• Exercise aim:
How many lines below contain the string "gefangen"? Reply with the figure and no further words.

═════ Material provided ═════

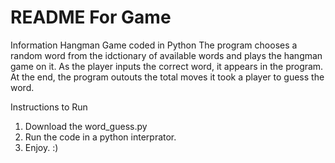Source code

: # README For Game

Information
Hangman Game coded in Python
The program chooses a random word from the idctionary of available words and plays the hangman game on it.
As the player inputs the correct word, it appears in the program.
At the end, the program outouts the total moves it took a player to guess the word. 


Instructions to Run
1. Download the word_guess.py
2. Run the code in a python interprator.
3. Enjoy. :)
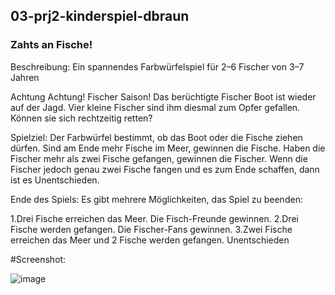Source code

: ## 03-prj2-kinderspiel-dbraun
### Zahts an Fische!
Beschreibung:
Ein spannendes Farbwürfelspiel für 2–6 Fischer von 3–7 Jahren

Achtung Achtung! Fischer Saison! Das berüchtigte Fischer Boot ist wieder auf der Jagd. Vier kleine Fischer sind ihm diesmal zum Opfer gefallen. Können sie sich rechtzeitig retten?

Spielziel:
Der Farbwürfel bestimmt, ob das Boot oder die Fische ziehen dürfen. Sind am Ende mehr Fische im Meer, gewinnen die Fische. Haben die Fischer mehr als zwei Fische gefangen, gewinnen die Fischer. Wenn die Fischer jedoch genau zwei Fische fangen und es zum Ende schaffen, dann ist es Unentschieden.

Ende des Spiels:
Es gibt mehrere Möglichkeiten, das Spiel zu beenden:

1.Drei Fische erreichen das Meer. Die Fisch-Freunde gewinnen.
2.Drei Fische werden gefangen. Die Fischer-Fans gewinnen.
3.Zwei Fische erreichen das Meer und 2 Fische werden gefangen. Unentschieden

#Screenshot:

![image](https://user-images.githubusercontent.com/72389971/216014004-ae57cf26-2fc9-45b2-80e4-3fcba3308e85.png)

 
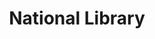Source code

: ---
title: National Library
fulltitle: National Library
icon: 📚
logo: /svg/crests/ministry-of-culture.svg
color: culture
series: organisation

fi: fi fi-min-culture fis
description: The National Library is the national library and documents repository of Vekllei, located in Oslola.

aliases:
- /national-library/
---
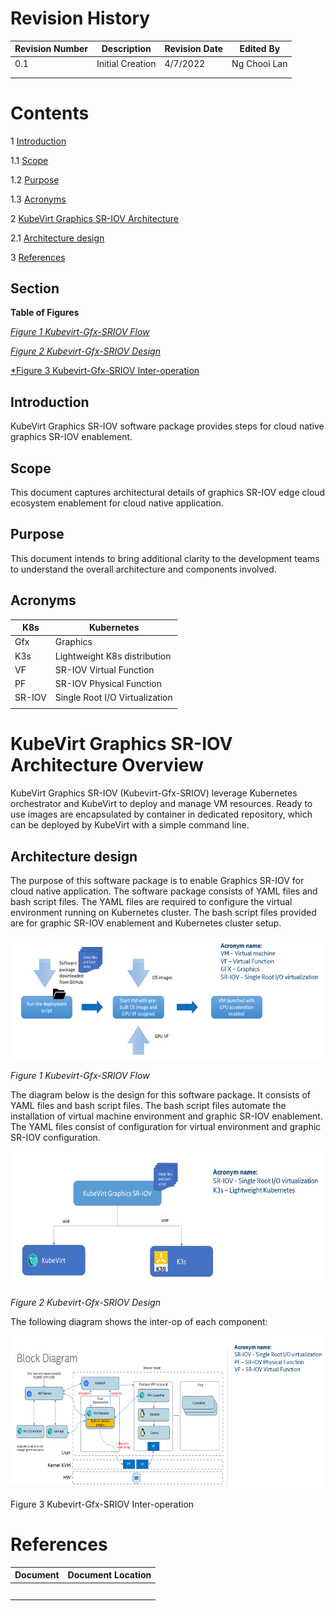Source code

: # Revision History

| Revision Number | Description      | Revision Date | Edited By    |
|-----------------|------------------|---------------|--------------|
| 0.1             | Initial Creation | 4/7/2022      | Ng Chooi Lan |
|                 |                  |               |              |
|                 |                  |               |              |

# Contents 

1   [Introduction](#introduction)

   1.1 [Scope](#scope)
   
   1.2 [Purpose](#purpose)
   
   1.3 [Acronyms](#acronyms)

2 [KubeVirt Graphics SR-IOV Architecture](#kubevirt-graphics-sr-iov-architecture)

   2.1 [Architecture design](#architecture-design)

3 [References](#references)

##  Section

**Table of Figures**

[*Figure 1 Kubevirt-Gfx-SRIOV Flow*](#_Toc109894013)

[*Figure 2 Kubevirt-Gfx-SRIOV Design*](#_Toc109894014)

[*Figure 3 Kubevirt-Gfx-SRIOV Inter-operation](#_Toc109894015)


## Introduction

KubeVirt Graphics SR-IOV software package provides steps for
cloud native graphics SR-IOV enablement.

## Scope

This document captures architectural details of graphics SR-IOV edge
cloud ecosystem enablement for cloud native application.

## Purpose

This document intends to bring additional clarity to the development
teams to understand the overall architecture and components involved.

## Acronyms

| K8s    | Kubernetes                     |
|--------|--------------------------------|
| Gfx    | Graphics                       |
| K3s    | Lightweight K8s distribution   |
| VF     | SR-IOV Virtual Function        |
| PF     | SR-IOV Physical Function       |
| SR-IOV | Single Root I/O Virtualization |
|        |                                |

# KubeVirt Graphics SR-IOV Architecture Overview

KubeVirt Graphics SR-IOV (Kubevirt-Gfx-SRIOV) leverage Kubernetes
orchestrator and KubeVirt to deploy and manage VM resources. Ready to
use images are encapsulated by container in dedicated repository, which can be deployed by KubeVirt with a simple command line.

## Architecture design

The purpose of this software package is to enable Graphics SR-IOV for
cloud native application. The software package consists of YAML files
and bash script files. The YAML files are required to configure the
virtual environment running on Kubernetes cluster. The bash script files
provided are for graphic SR-IOV enablement and Kubernetes cluster setup.

<img src="media/image2.png"
style="width:5.97285in;height:2.04in" />

<span id="_Toc109894013" class="anchor"></span>*Figure 1
Kubevirt-Gfx-SRIOV Flow*

The diagram below is the design for this software package. It consists of YAML files and bash script files. The bash script files automate the
installation of virtual machine environment and graphic SR-IOV
enablement. The YAML files consist of configuration for virtual
environment and graphic SR-IOV configuration.

<img src="media/image3.png"
style="width:6.40527in;height:2.248in"
alt="Diagram Description automatically generated" />

<span id="_Toc109894014" class="anchor"></span>*Figure 2
Kubevirt-Gfx-SRIOV Design*

The following diagram shows the inter-op of each component:

<img src="media/image4.png"
style="width:6.39514in;height:2.54236in"
alt="Diagram Description automatically generated" />

<span id="_Toc109894015" class="anchor"></span>Figure 3
Kubevirt-Gfx-SRIOV Inter-operation

# References

| Document | Document Location |
|----------|-------------------|
|          |                   |
|          |                   |
|          |                   |
|          |                   |
|          |                   |
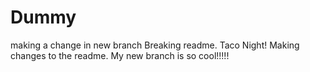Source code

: # Dummy
making a change in new branch
Breaking readme.
Taco Night!
Making changes to the readme.
My new branch is so cool!!!!!
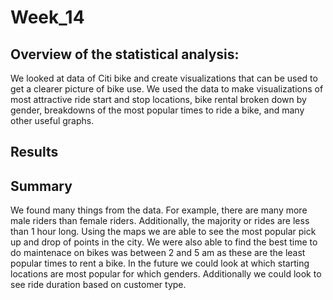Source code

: # Week_14
## Overview of the statistical analysis:
We looked at data of Citi bike and create visualizations that can be used to get a clearer picture of bike use. We used the data to make visualizations of most attractive ride start and stop locations, bike rental broken down by gender, breakdowns of the most popular times to ride a bike, and many other useful graphs. 

## Results


## Summary
We found many things from the data. For example, there are many more male riders than female riders. Additionally, the majority or rides are less than 1 hour long. Using the maps we are able to see the most popular pick up and drop of points in the city. We were also able to find the best time to do maintenace on bikes was between 2 and 5 am as these are the least popular times to rent a bike. In the future we could look at which starting locations are most popular for which genders. Additionally we could look to see ride duration based on customer type.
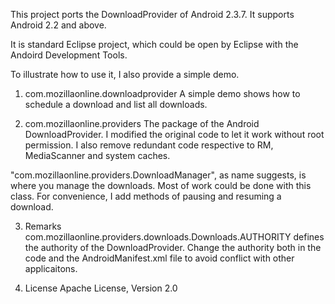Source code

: This project ports the DownloadProvider of Android 2.3.7. It supports Android 2.2 and above. 

It is standard Eclipse project, which could be open by Eclipse with the Andoird Development Tools.

To illustrate how to use it, I also provide a simple demo.

1. com.mozillaonline.downloadprovider
A simple demo shows how to schedule a download and list all downloads.

2. com.mozillaonline.providers
The package of the Android DownloadProvider. I modified the original code to let it work without root permission. 
I also remove redundant code respective to RM, MediaScanner and system caches.

"com.mozillaonline.providers.DownloadManager", as name suggests, is where you manage the downloads. 
Most of work could be done with this class. For convenience, I add methods of pausing and resuming a download.

3. Remarks
com.mozillaonline.providers.downloads.Downloads.AUTHORITY defines the authority of the DownloadProvider. 
Change the authority both in the code and the AndroidManifest.xml file to avoid conflict with other applicaitons.

4. License
Apache License, Version 2.0 
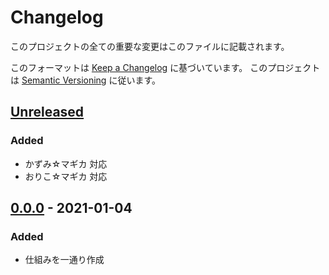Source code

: # Changelog
このプロジェクトの全ての重要な変更はこのファイルに記載されます。

このフォーマットは [Keep a Changelog](https://keepachangelog.com/ja/1.0.0/) に基づいています。
このプロジェクトは [Semantic Versioning](https://semver.org/spec/v2.0.0.html) に従います。

## [Unreleased]
### Added
- かずみ☆マギカ 対応
- おりこ☆マギカ 対応

## [0.0.0] - 2021-01-04
### Added
- 仕組みを一通り作成

[Unreleased]: https://github.com/matunnkazumi/magica_ime_dict/compare/v0.0.0...HEAD
[0.0.0]: https://github.com/matunnkazumi/magica_ime_dict/releases/tag/v0.0.0
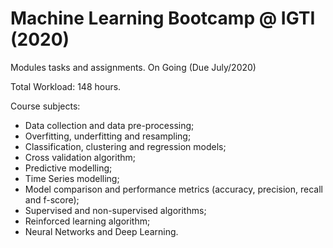# Machine Learning Bootcamp @ IGTI (2020)
Modules tasks and assignments. On Going (Due July/2020)

Total Workload: 148 hours.


Course subjects:
- Data collection and data pre-processing;
- Overfitting, underfitting and resampling;
- Classification, clustering and regression models;
- Cross validation algorithm;
- Predictive modelling; 
- Time Series modelling;
- Model comparison and performance metrics (accuracy, precision, recall and f-score); 
- Supervised and non-supervised algorithms;
- Reinforced learning algorithm;
- Neural Networks and Deep Learning.
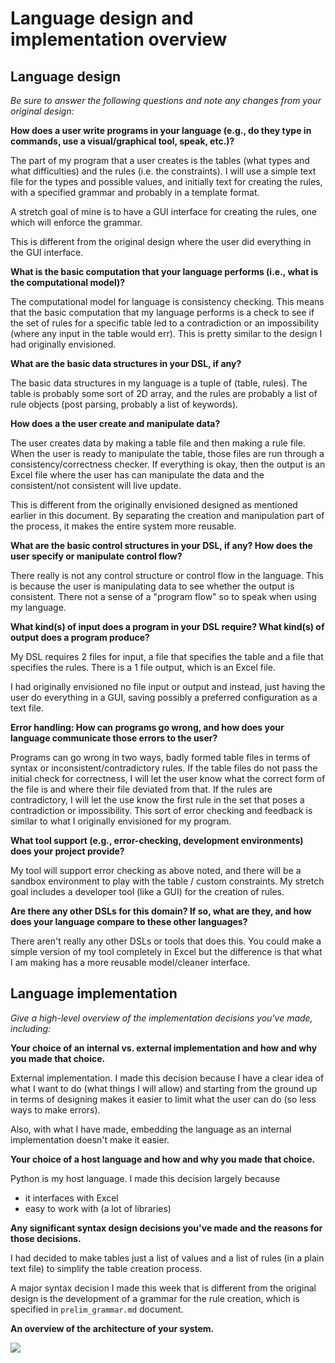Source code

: # Language design and implementation overview

## Language design
*Be sure to answer the following questions and note any changes from your original design:*  

**How does a user write programs in your language (e.g., do they type in commands, use a visual/graphical tool, speak, etc.)?**

The part of my program that a user creates is the tables (what types and what difficulties) and the rules (i.e. the constraints). I will use a simple text file for the types and possible values, and initially text for creating the rules, with a specified grammar and probably in a template format. 

A stretch goal of mine is to have a GUI interface for creating the rules, one which will enforce the grammar. 

This is different from the original design where the user did everything in the GUI interface. 

**What is the basic computation that your language performs (i.e., what is the computational model)?**

The computational model for language is consistency checking. This means that the basic computation that my language performs is a check to see if the set of rules for a specific table led to a contradiction or an impossibility (where any input in the table would err). This is pretty similar to the design I had originally envisioned. 


**What are the basic data structures in your DSL, if any?**

The basic data structures in my language is a tuple of (table, rules). The table is probably some sort of 2D array, and the rules are probably a list of rule objects (post parsing, probably a list of keywords).  

**How does a the user create and manipulate data?**

The user creates data by making a table file and then making a rule file. When the user is ready to manipulate the table, those files are run through a consistency/correctness checker. If everything is okay, then the output is an Excel file where the user has can manipulate the data and the consistent/not consistent will live update. 

This is different from the originally envisioned designed as mentioned earlier in this document. By separating the creation and manipulation part of the process, it makes the entire system more reusable. 


**What are the basic control structures in your DSL, if any? How does the user specify or manipulate control flow?**

There really is not any control structure or control flow in the language. This is because the user is manipulating data to see whether the output is consistent. There not a sense of a "program flow" so to speak when using my language.


**What kind(s) of input does a program in your DSL require? What kind(s) of output does a program produce?**

My DSL requires 2 files for input, a file that specifies the table and a file that specifies the rules. There is a 1 file output, which is an Excel file. 

I had originally envisioned no file input or output and instead, just having the user do everything in a GUI, saving possibly a preferred configuration as a text file. 
 
**Error handling: How can programs go wrong, and how does your language communicate those errors to the user?**

Programs can go wrong in two ways, badly formed table files in terms of syntax or inconsistent/contradictory rules. If the table files do not pass the initial check for correctness, I will let the user know what the correct form of the file is and where their file deviated from that. If the rules are contradictory, I will let the use know the first rule in the set that poses a contradiction or impossibility. This sort of error checking and feedback is similar to what I originally envisioned for my program. 


**What tool support (e.g., error-checking, development environments) does your project provide?**

My tool will support error checking as above noted, and there will be a sandbox environment to play with the table / custom constraints. My stretch goal includes a developer tool (like a GUI) for the creation of rules. 


**Are there any other DSLs for this domain? If so, what are they, and how does your language compare to these other languages?**

There aren't really any other DSLs or tools that does this. You could make a simple version of my tool completely in Excel but the difference is that what I am making has a more reusable model/cleaner interface. 

## Language implementation
*Give a high-level overview of the implementation decisions you've made, including:*

**Your choice of an internal vs. external implementation and how and why you made that choice.**

External implementation. I made this decision because I have a clear idea of what I want to do (what things I will allow) and starting from the ground up in terms of designing makes it easier to limit what the user can do (so less ways to make errors). 

Also, with what I have made, embedding the language as an internal implementation doesn't make it easier. 

**Your choice of a host language and how and why you made that choice.**

Python is my host language. I made this decision largely because 
* it interfaces with Excel
* easy to work with (a lot of libraries)

**Any significant syntax design decisions you've made and the reasons for those decisions.**

I had decided to make tables just a list of values and a list of rules (in a plain text file) to simplify the table creation process. 

A major syntax decision I made this week that is different from the original design is the development of a grammar for the rule creation, which is specified in `prelim_grammar.md` document. 

**An overview of the architecture of your system.**

![](https://github.com/jeansung/project/raw/master/work%20products/system_architecture_picture.jpg)

<!--
TODO: Draw something for it and show the Semantics/ IR /Semantics  transition.
 -->

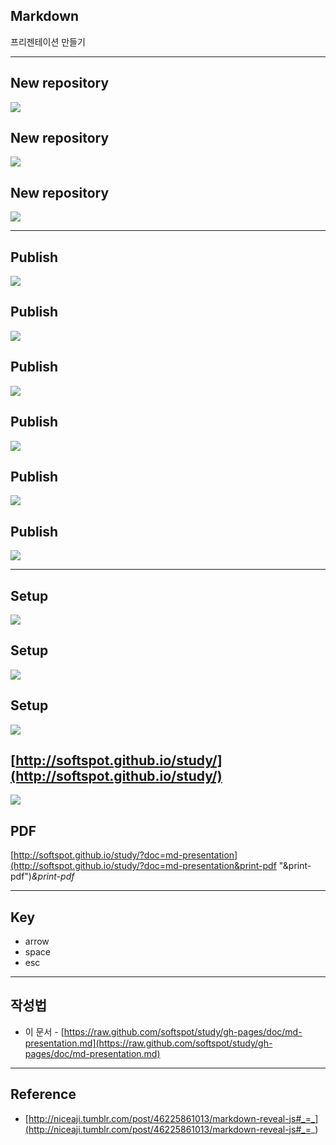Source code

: ## Markdown
프리젠테이션 만들기

***

## New repository
![](http://softspot.github.io/study/doc/md-presentation/01.png)

## New repository
![](http://softspot.github.io/study/doc/md-presentation/02.png)

## New repository
![](http://softspot.github.io/study/doc/md-presentation/03.png)

***

## Publish
![](http://softspot.github.io/study/doc/md-presentation/04.png)

## Publish
![](http://softspot.github.io/study/doc/md-presentation/05.png)

## Publish
![](http://softspot.github.io/study/doc/md-presentation/06.png)

## Publish
![](http://softspot.github.io/study/doc/md-presentation/07.png)

## Publish
![](http://softspot.github.io/study/doc/md-presentation/08.png)

## Publish
![](http://softspot.github.io/study/doc/md-presentation/09.png)

***

## Setup
![](http://softspot.github.io/study/doc/md-presentation/10.png)

## Setup
![](http://softspot.github.io/study/doc/md-presentation/11.png)

## Setup
![](http://softspot.github.io/study/doc/md-presentation/12.png)

## [http://softspot.github.io/study/](http://softspot.github.io/study/)
![](http://softspot.github.io/study/doc/md-presentation/13.png)

## PDF
[http://softspot.github.io/study/?doc=md-presentation](http://softspot.github.io/study/?doc=md-presentation&print-pdf "&print-pdf")*&print-pdf*

***

## Key
* arrow
* space
* esc

***

## 작성법
* 이 문서 - [https://raw.github.com/softspot/study/gh-pages/doc/md-presentation.md](https://raw.github.com/softspot/study/gh-pages/doc/md-presentation.md)

***

## Reference
* [http://niceaji.tumblr.com/post/46225861013/markdown-reveal-js#_=_](http://niceaji.tumblr.com/post/46225861013/markdown-reveal-js#_=_)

═════

• Reply:
3